TASK ITEM:
For the data that follows, print the line with "html: none ->", the line with "Western Mass Area", and all lines between them, exactly as they stand. Omit pictures and add nothing.

SOURCE MATERIAL:
· · · · · · ·

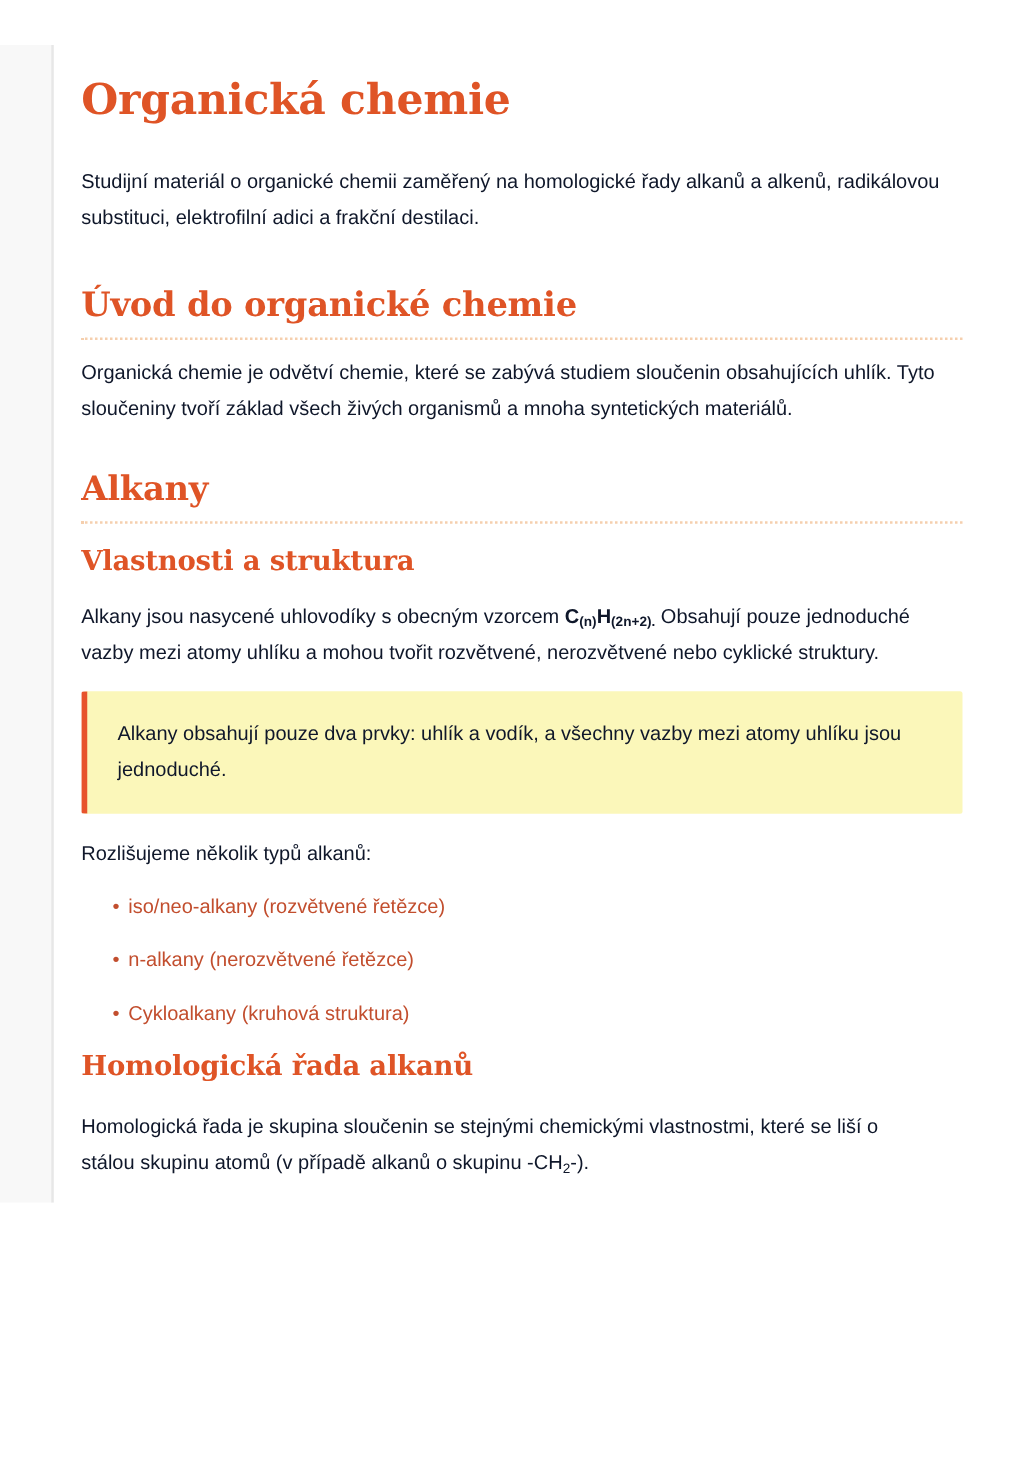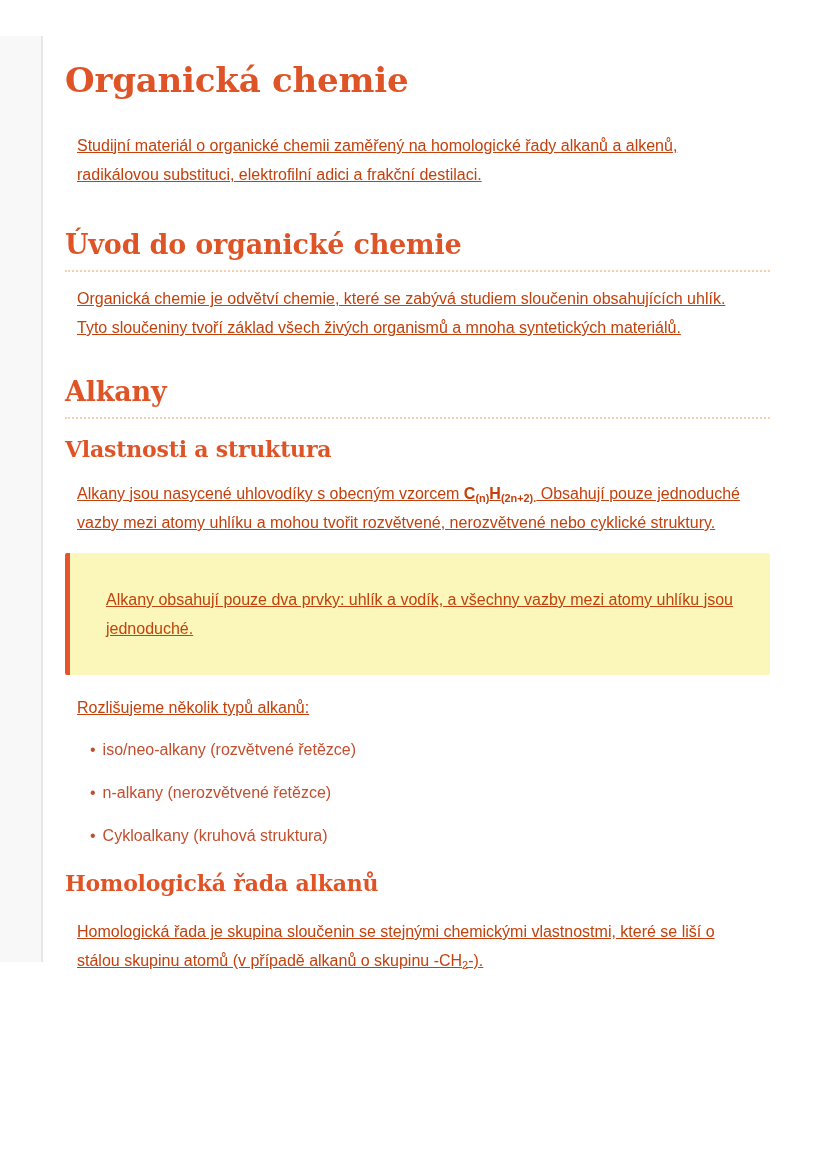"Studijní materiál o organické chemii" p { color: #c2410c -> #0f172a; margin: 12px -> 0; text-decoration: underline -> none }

· · · · · · ·

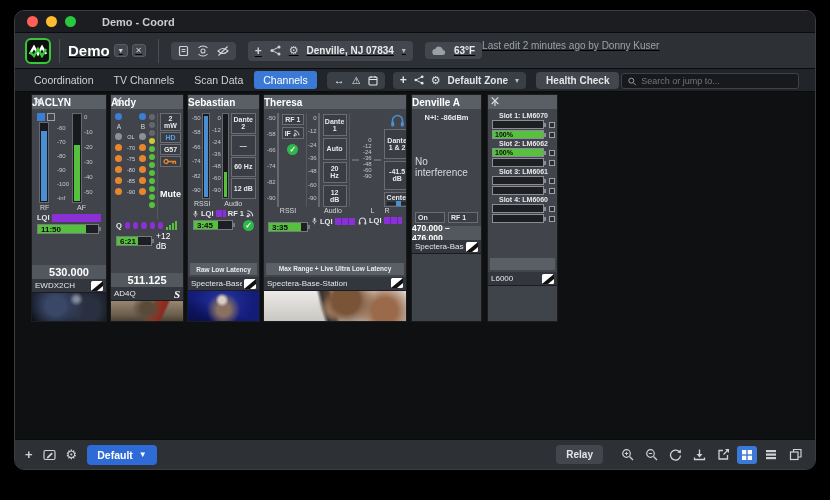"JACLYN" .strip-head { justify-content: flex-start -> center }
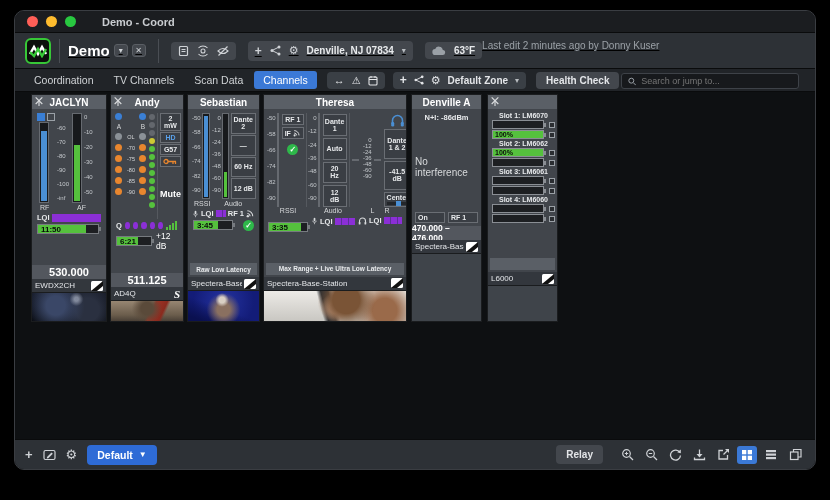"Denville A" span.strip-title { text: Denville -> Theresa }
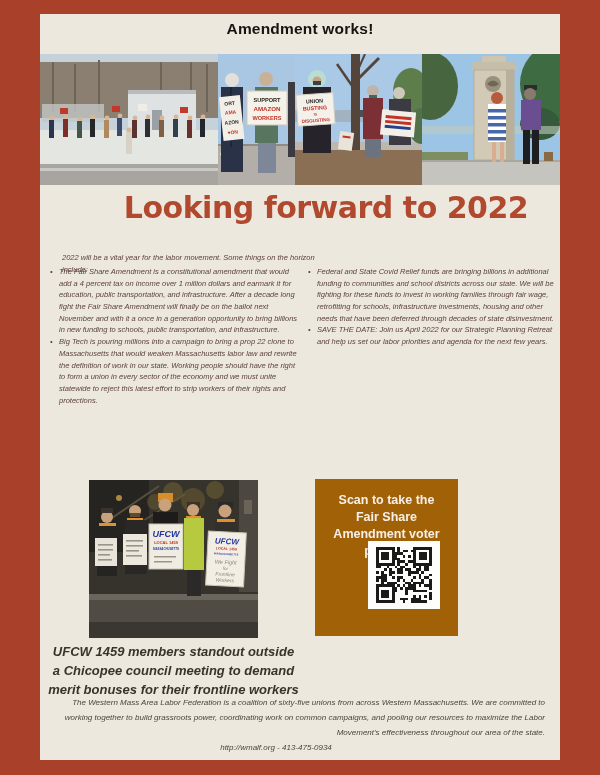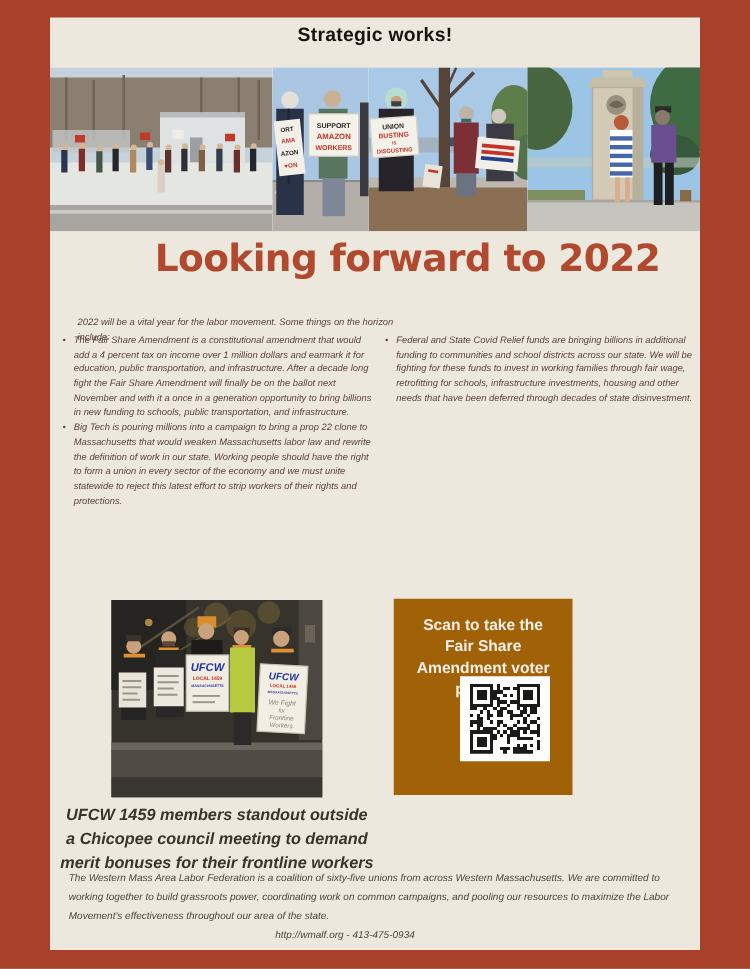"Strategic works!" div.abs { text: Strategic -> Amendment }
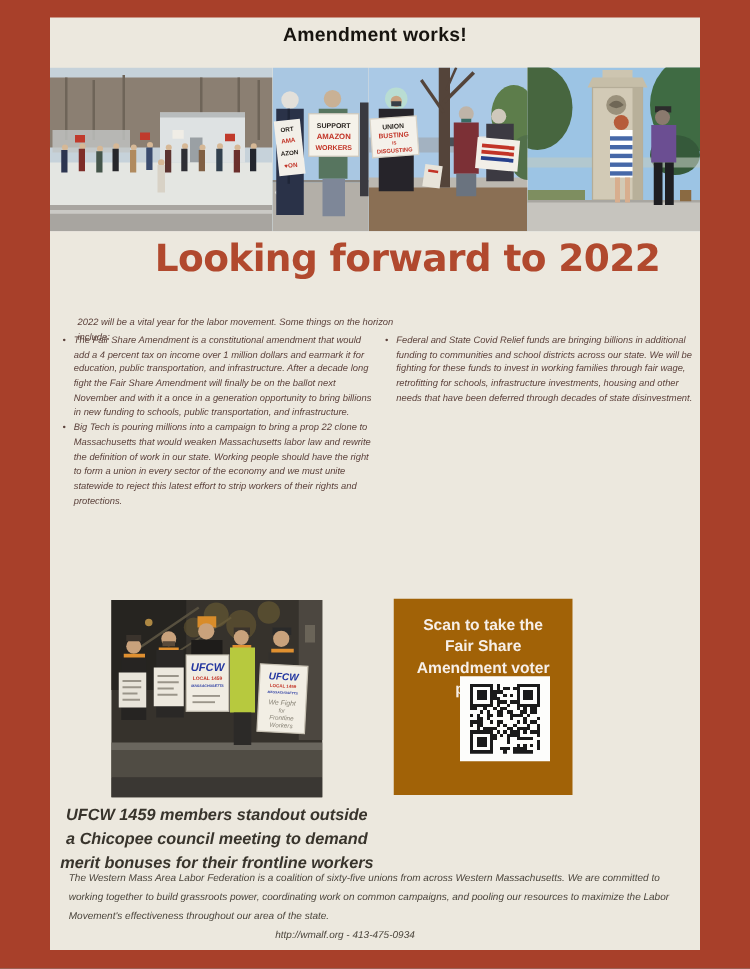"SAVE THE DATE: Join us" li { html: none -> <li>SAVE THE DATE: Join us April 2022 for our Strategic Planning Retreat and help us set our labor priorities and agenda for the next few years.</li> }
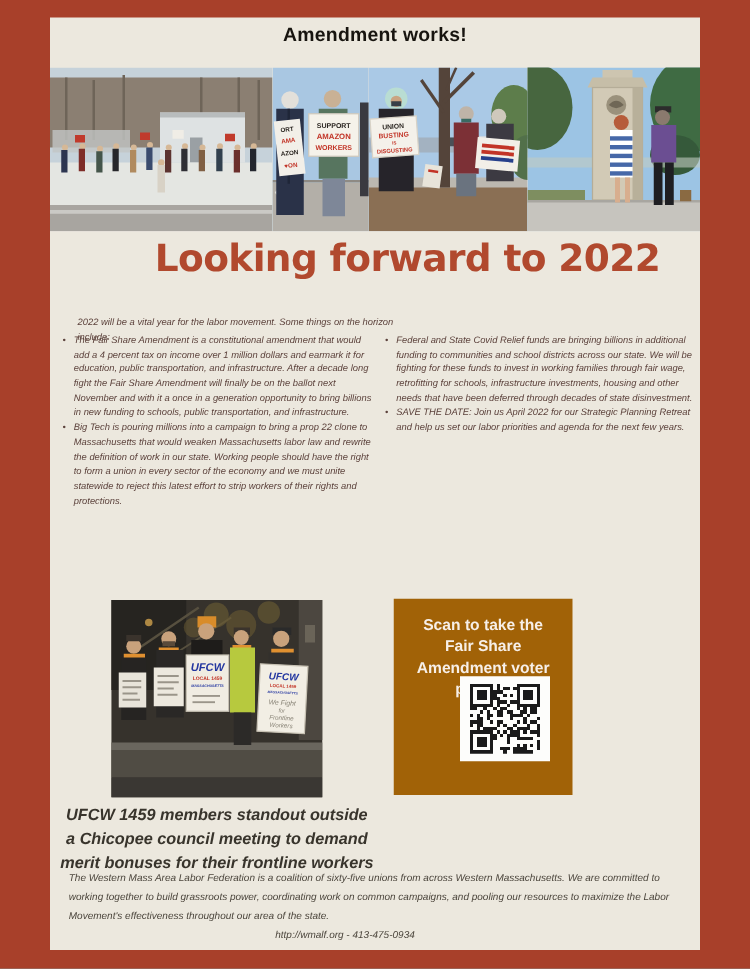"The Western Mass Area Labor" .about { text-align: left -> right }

· · · · · · ·

EXERCISE RESULT:
"SAVE THE DATE: Join us" li { html: none -> <li>SAVE THE DATE: Join us April 2022 for our Strategic Planning Retreat and help us set our labor priorities and agenda for the next few years.</li> }
"The Western Mass Area Labor" .about { text-align: left -> right }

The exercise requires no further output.